## PROVIDED INFORMATION
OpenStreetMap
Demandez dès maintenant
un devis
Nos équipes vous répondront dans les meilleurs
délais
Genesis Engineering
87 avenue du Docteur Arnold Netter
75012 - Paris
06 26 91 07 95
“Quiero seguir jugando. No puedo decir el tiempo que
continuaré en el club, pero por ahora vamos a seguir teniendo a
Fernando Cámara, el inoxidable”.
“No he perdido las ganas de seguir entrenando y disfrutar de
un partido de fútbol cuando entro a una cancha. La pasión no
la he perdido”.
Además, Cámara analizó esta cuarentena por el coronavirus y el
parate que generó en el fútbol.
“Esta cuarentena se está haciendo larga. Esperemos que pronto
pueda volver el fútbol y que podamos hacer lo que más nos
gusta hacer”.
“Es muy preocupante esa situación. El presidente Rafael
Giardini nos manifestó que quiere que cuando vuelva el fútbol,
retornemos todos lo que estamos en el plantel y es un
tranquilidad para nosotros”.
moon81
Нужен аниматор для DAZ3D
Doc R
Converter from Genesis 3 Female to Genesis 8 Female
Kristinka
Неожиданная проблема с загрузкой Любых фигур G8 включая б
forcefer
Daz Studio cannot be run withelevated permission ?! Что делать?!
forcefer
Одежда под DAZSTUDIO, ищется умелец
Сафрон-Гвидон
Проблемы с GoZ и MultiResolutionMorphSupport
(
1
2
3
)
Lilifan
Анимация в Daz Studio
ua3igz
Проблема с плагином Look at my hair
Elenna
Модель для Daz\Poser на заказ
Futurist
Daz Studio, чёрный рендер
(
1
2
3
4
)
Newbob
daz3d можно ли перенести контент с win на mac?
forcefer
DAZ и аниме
==
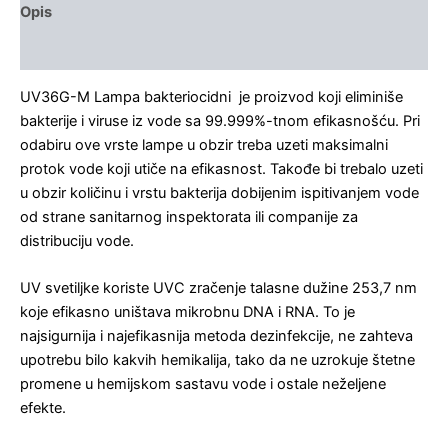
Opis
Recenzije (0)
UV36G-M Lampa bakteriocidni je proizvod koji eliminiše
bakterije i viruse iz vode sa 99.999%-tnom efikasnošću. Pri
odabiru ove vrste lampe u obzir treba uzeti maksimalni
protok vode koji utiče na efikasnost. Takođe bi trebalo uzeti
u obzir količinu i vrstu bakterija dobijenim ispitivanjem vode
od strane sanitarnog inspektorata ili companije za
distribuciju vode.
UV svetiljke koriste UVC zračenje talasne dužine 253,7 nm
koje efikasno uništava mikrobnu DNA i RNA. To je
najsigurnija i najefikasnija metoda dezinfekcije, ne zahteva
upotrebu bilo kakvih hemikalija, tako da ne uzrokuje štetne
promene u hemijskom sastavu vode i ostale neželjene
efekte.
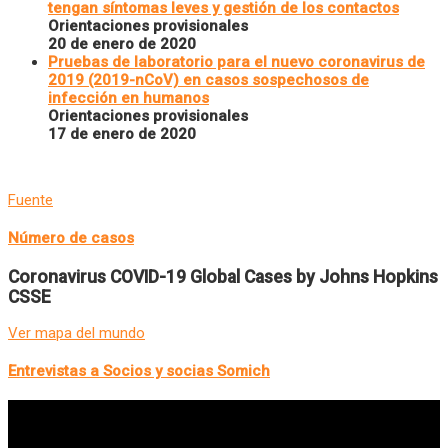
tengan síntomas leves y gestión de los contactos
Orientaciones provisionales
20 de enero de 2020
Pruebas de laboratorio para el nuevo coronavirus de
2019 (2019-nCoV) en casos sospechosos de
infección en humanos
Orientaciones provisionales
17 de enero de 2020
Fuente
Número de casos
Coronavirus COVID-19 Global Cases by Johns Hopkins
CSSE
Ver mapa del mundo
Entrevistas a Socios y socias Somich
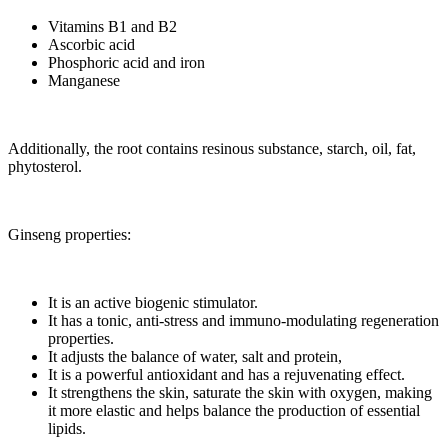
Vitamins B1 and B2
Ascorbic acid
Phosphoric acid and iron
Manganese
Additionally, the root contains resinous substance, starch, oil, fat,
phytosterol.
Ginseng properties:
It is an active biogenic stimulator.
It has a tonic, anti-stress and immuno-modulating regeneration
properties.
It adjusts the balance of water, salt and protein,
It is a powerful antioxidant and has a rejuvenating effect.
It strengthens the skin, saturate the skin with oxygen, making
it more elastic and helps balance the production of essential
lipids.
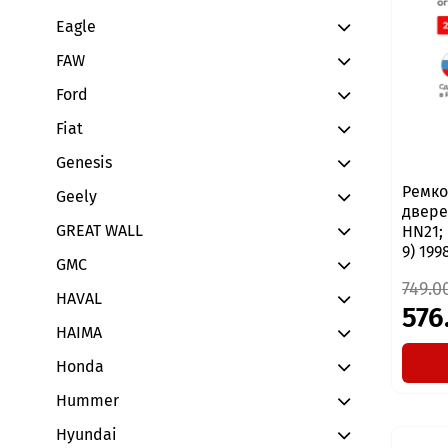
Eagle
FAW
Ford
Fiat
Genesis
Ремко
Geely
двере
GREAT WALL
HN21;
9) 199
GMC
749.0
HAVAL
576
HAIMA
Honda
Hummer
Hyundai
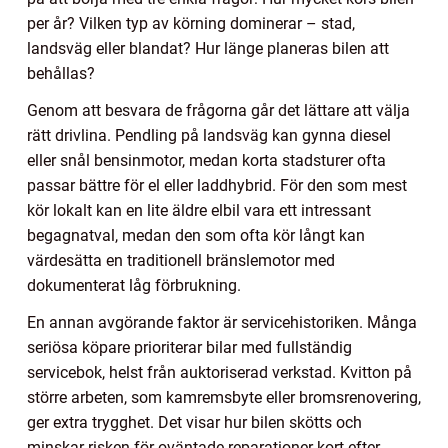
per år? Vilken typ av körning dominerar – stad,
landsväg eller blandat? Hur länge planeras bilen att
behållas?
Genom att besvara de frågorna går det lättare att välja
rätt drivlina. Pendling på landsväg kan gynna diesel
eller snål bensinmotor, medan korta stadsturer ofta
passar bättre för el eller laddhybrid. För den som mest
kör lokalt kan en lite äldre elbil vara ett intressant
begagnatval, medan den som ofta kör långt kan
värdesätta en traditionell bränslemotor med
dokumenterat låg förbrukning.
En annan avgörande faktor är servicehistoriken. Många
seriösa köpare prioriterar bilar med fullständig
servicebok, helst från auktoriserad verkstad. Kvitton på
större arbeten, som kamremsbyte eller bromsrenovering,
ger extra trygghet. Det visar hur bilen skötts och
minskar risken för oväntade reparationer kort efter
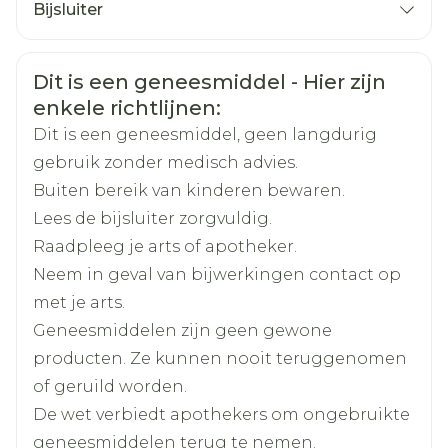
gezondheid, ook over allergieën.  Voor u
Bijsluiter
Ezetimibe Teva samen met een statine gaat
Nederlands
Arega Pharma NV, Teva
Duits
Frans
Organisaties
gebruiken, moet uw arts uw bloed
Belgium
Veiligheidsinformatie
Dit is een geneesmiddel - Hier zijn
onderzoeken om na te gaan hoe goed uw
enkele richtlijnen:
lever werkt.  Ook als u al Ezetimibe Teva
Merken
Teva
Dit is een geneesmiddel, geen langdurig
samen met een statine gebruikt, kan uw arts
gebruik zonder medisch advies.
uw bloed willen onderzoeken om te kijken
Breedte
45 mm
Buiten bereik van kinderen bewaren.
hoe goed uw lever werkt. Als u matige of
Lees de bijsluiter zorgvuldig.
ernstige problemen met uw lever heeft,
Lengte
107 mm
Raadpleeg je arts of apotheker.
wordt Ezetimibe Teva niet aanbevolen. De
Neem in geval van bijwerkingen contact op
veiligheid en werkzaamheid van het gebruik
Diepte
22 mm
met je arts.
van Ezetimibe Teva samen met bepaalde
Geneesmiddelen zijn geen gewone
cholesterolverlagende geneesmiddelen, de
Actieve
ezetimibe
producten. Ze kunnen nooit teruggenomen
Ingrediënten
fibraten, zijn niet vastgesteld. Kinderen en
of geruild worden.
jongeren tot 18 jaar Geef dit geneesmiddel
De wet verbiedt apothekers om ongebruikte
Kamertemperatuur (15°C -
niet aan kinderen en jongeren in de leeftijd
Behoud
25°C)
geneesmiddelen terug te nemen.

## PROBLEM REQUIREMENTS
Find the word "fútbol" in the entries, then copy out every line that has it.

## WRITTEN ANSWER
un partido de fútbol cuando entro a una cancha. La pasión no
parate que generó en el fútbol.
pueda volver el fútbol y que podamos hacer lo que más nos
Giardini nos manifestó que quiere que cuando vuelva el fútbol,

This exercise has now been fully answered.